Like Sadie, a lot of midlife women are understandably worried that using menopausal hormone therapy (HT)—which consists of estrogen with or without progestin (a progesterone-like hormone)—would increase their risk for potentially deadly blood clots, stroke and breast cancer. But: Some experts feel that these dangers, while significant, have been emphasized more than is warranted. When I contacted Michelle P. Warren, MD, founder and medical director of the Center for Menopause, Hormonal Disorders and Women’s Health at Columbia University Medical Center, she told me, “The risks of HT have been overblown by the media—so now we have a generation of women who are suffering unnecessarily from intolerable menopausal symptoms because they are too scared to even consider taking hormones.”

Contrary to what is commonly believed, the most recent studies indicate that HT is less risky and more beneficial when taken around the time of menopause (not for many years or even decades afterward, as some women used to do). Evidence

  • Current HT users were significantly less likely to die of coronary heart disease than women who had never used or had stopped using HT, according to a study published in Menopause in March 2011. This benefit was most pronounced among relatively younger, recently menopausal HT users and gradually diminished with advancing age.
  • Women who reported taking HT only at midlife (for varying amounts of time) but not in later life had a significantly decreased risk for dementia, a recent study in Annals of Neurology indicated. (However, dementia risk was increased in women who used HT later in life but not in midlife.)
  • In The Journal of the American Medical Association (JAMA), an analysis of data on postmenopausal women who took estrogen-only HT for about six years found that the increased risks for stroke and blood clots dissipated after hormone use was discontinued.
  • The JAMA study also showed that, among the estrogen-only HT users, there actually was a persistent reduction in breast cancer risk. (Note: Estrogen-only HT is limited to women who have had a hysterectomy because otherwise, the estrogen could increase uterine cancer risk. Combining estrogen with progestin avoids this problem for women with an intact uterus.)

The risks: This isn’t to say that the risks of HT are negligible, of course. For instance, in the JAMA study, women who had taken combined estrogen and progestin not only were more likely to get breast cancer, they also were more likely to die of the disease than women who had not used HT (though overall these risks were small).

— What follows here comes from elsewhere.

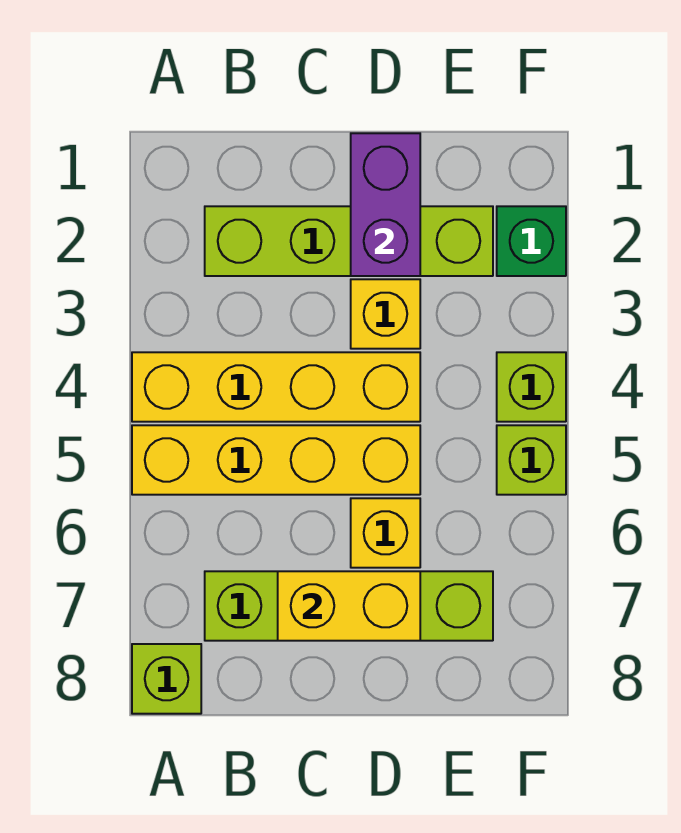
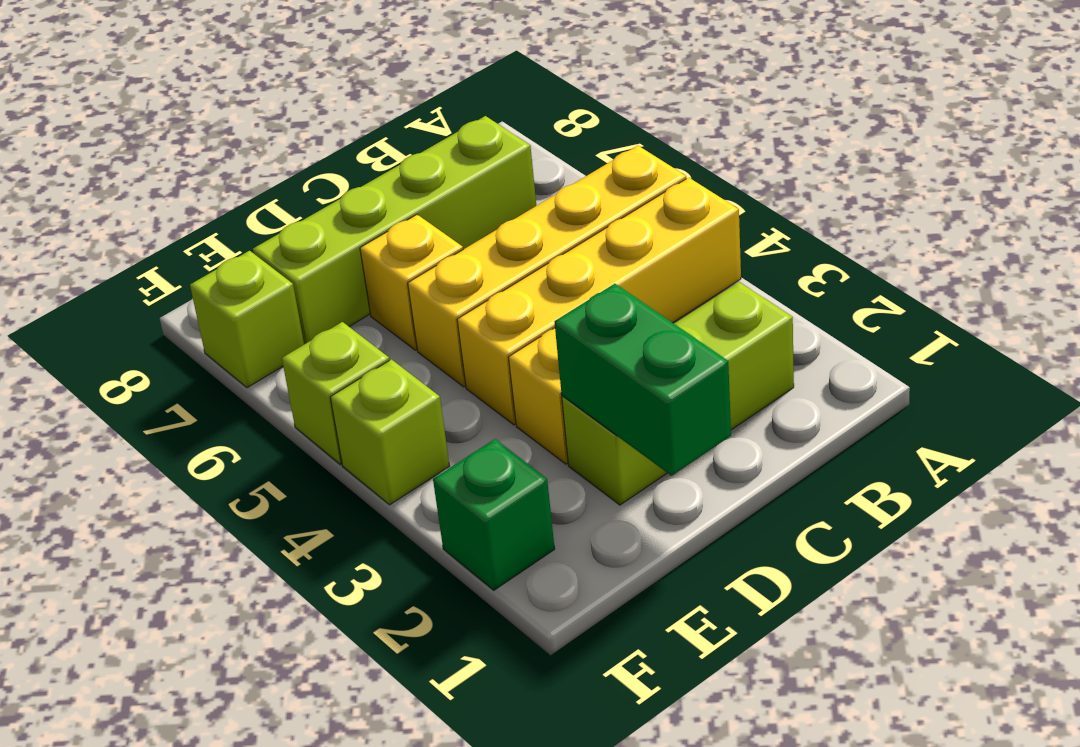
lime brick A8 level 1 -> lime brick F7 level 1
lime brick B2:E2 level 1 -> lime brick B2:D2 level 1
yellow brick C7:D7 level 2 -> none
purple brick D1:D2 level 2 -> green brick D1:D2 level 2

Also, as Dr. Warren pointed out, the biggest risk with both types of HT (estrogen-only or estrogen-plus-progestin) is deep vein thrombosis, a blood clot that develops in a deep vein. If the clot breaks off and travels to the lungs, it can be fatal. Note: A new study found that oral contraceptives with the progestin drospirenone carry twice the risk for clots as those with a different progestin. Drospirenone also is in the HT brand Angeliq, so I asked Dr. Warren if the new study had influenced her recommendations on this HT product. It had not, she said, because a typical HT dose is only one-third to one-fourth as much as a contraceptive dose.

IS HT AN OPTION FOR YOU?

HT can be considered by women with moderate-to-severe menopausal symptoms—hot flashes, vaginal dryness, mood swings, anxiety and/or sleeplessness—that seriously interfere with the ability to function and that have not responded to other treatments.

According to Dr. Warren, having a family history of breast cancer need not disqualify you from taking HT because it does not boost risk that significantly. Also, you can consider HT even if you carry a breast cancer gene (as revealed by genetic testing), because the cancer risk associated with such genes is not affected by taking supplemental hormones. HT may be an option if you had uterine cancer, provided that the cancer had not spread and you had a hysterectomy.

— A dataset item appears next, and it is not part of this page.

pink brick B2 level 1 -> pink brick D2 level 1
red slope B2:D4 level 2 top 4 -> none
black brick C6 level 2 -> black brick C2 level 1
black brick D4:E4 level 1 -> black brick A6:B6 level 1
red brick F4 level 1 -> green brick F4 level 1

Who should not use HT? Women with any of the following…

  • Only mild menopausal symptoms.
  • A personal history of breast cancer (since supplemental estrogen could hasten the growth of any cancer cells that might be present but have not yet been detected).
  • A personal history of invasive uterine cancer.
  • A personal history of a blood clot. (A family history of blood clots raises a red flag that there might be an undetected, hereditary blood-clotting disorder for which you should be evaluated before considering HT, Dr. Warren said.)

The ideal scenario with HT is to take the lowest effective dose for the least amount of time possible. In determining dosage, the goal is not to restore hormones to premenopausal levels, but rather to prevent the hormonal fluctuations that trigger menopausal symptoms. For this, some women need a higher dosage than others.

As for duration, some patients stay on HT for 10 years or more because their debilitating symptoms return with a vengeance when they try to halt treatment, Dr. Warren said. But most women who take HT continue for two to five years, then are successfully weaned off without experiencing a return of troublesome symptoms.